In 2002, Sotomayor upheld a Bush Administration policy of withholding aid from international groups that provide or promote abortion services overseas. "The Supreme Court has made clear that the government is free to favor the anti-choice position over the pro-choice positions and can do so with public funds," she wrote.

Two years later, Sotomayor supported abortion protesters who had claimed that West Hartford, Conn., had used excessive force to break up the demonstration at an abortion clinic. "The protestors deserve their day in court," she said.

She also ruled in favor of several immigrants who opposed being sent back to China because of China’s policies on forcible abortion and birth control.

Workplace Discrimination

In 1978, Sotomayor filed a discrimination complaint against a Washington, D. C., law firm for asking a question about the qualifications of Puerto Ricans and other minorities at a recruitment dinner. A student-faculty panel investigated and ordered the firm to write Sotomayor a letter of apology.

That kind of workplace discrimination has been an important issue for the Supreme Court this term.

Ginsburg, a consistent supporter of litigants who have suffered gender discrimination over the years, wrote the dissent in a 7-2 decision on May 18 that employers can pay lower retirement benefits to women who took pregnancy leave before Congress passed the Pregnancy Discrimination Act in 1979 than they pay co-workers who received disability leaves after the law became effective.

Few of Sotomayor’s 380 opinions on the federal court of appeals for the second district have dealt with workplace discrimination.

In 2006, Sotomayor, a divorced woman who has no children, wrote that the federal Age Discrimination in Employment Act did not protect a 70-year-old-male Methodist minister from the church’s mandatory retirement policy because it would entail undue intrusion into religious matters.
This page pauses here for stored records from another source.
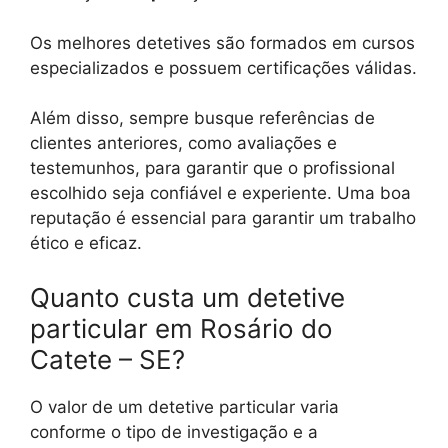
Os melhores detetives são formados em cursos
especializados e possuem certificações válidas.
Além disso, sempre busque referências de
clientes anteriores, como avaliações e
testemunhos, para garantir que o profissional
escolhido seja confiável e experiente. Uma boa
reputação é essencial para garantir um trabalho
ético e eficaz.
Quanto custa um detetive
particular em Rosário do
Catete – SE?
O valor de um detetive particular varia
conforme o tipo de investigação e a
The opinion worries advocates for working women because 76 million baby boomers are entering their sixties, and many of them–especially women who work for religious organizations and have limited savings and no pensions–want to work as long as possible.

Sotomayor’s most controversial decision, however, involves the lawsuit by 18 white firefighters, including one Hispanic, that claimed that their rights had been violated when New Haven, Conn., threw out the results of a promotion examination on which few African Americans had scored well because the city feared that it would be subject to lawsuits by minority firefighters.
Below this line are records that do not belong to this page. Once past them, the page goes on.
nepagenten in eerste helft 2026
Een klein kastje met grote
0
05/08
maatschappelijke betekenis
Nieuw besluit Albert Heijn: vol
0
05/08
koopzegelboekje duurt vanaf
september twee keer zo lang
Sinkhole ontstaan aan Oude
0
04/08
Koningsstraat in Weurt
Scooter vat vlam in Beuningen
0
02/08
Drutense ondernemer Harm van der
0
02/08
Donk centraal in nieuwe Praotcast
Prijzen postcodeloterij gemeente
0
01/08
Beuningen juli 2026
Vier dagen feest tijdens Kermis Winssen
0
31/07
Two colleagues and Sotomayor on the appeals court had ruled the city did the right thing in throwing out the test. Their decision included only one paragraph of substantive text, which upset their fellow Second Circuit judges. Following a 7-6 decision by the full appeals court against rehearing, the litigants appealed to the Supreme Court alleging reverse discrimination.
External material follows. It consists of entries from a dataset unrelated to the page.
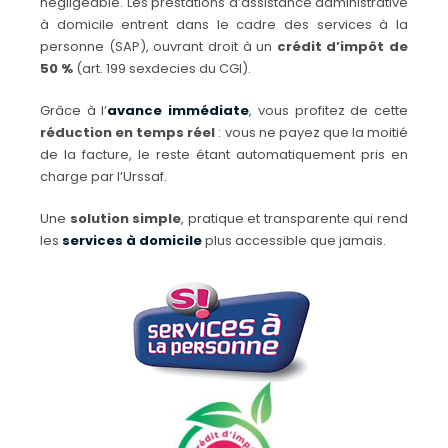
négligeable. Les prestations d’assistance administrative
à domicile entrent dans le cadre des services à la
personne (SAP), ouvrant droit à un
crédit d’impôt de
50 %
(art. 199 sexdecies du CGI).
Grâce à l’
avance immédiate
, vous profitez de cette
réduction en temps réel
: vous ne payez que la moitié
de la facture, le reste étant automatiquement pris en
charge par l’Urssaf.
Une
solution simple
, pratique et transparente qui rend
les
services à domicile
plus accessible que jamais.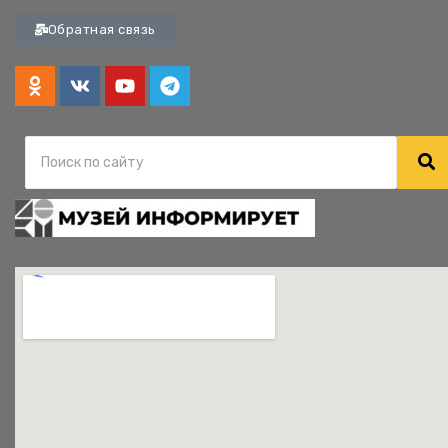
Обратная связь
On June 29, in a 5-4 decision written by Justice Anthony Kennedy, the Supreme Court ruled that New Haven’s action amounted to discrimination based on race against the white firefighters who were likely to be promoted.

Like Sotomayor, Ginsburg supported the city’s decision, arguing in her dissent that the court should have assessed the "starkly disparate results of the exams against the backdrop of historical and ongoing inequality of the New Haven fire department." In 2003, when the case was filed, only one of the city’s 21 fire captains was African American.

Sharon Johnson is a New York freelance writer.